Collected data:
• • • •
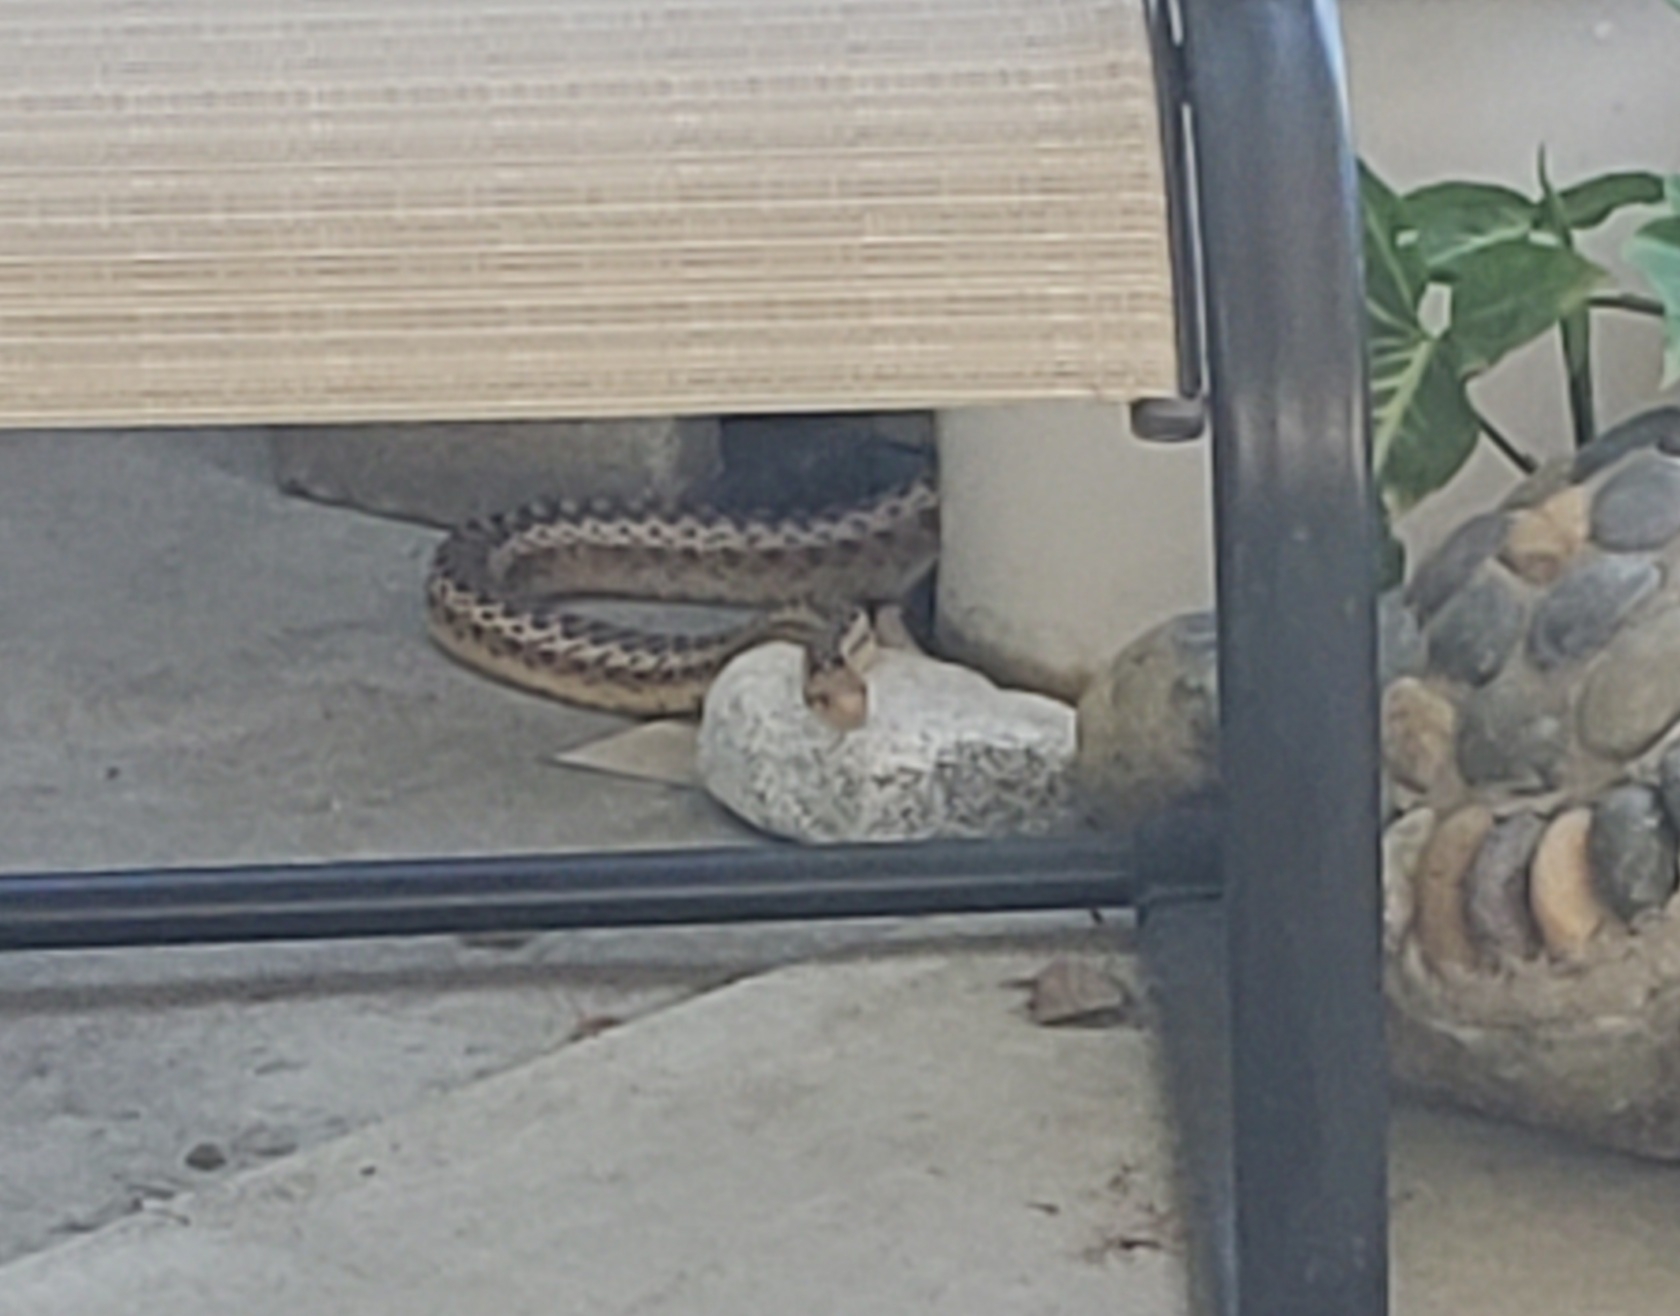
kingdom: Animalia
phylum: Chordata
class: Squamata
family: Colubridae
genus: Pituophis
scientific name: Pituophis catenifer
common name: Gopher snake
• • • •
## EXERCISE BRIEF
Could you lay out the lines of the listing above as a numbered list, leaving out the pictures and any blank lines?

## IN RESPONSE
1. kingdom: Animalia
2. phylum: Chordata
3. class: Squamata
4. family: Colubridae
5. genus: Pituophis
6. scientific name: Pituophis catenifer
7. common name: Gopher snake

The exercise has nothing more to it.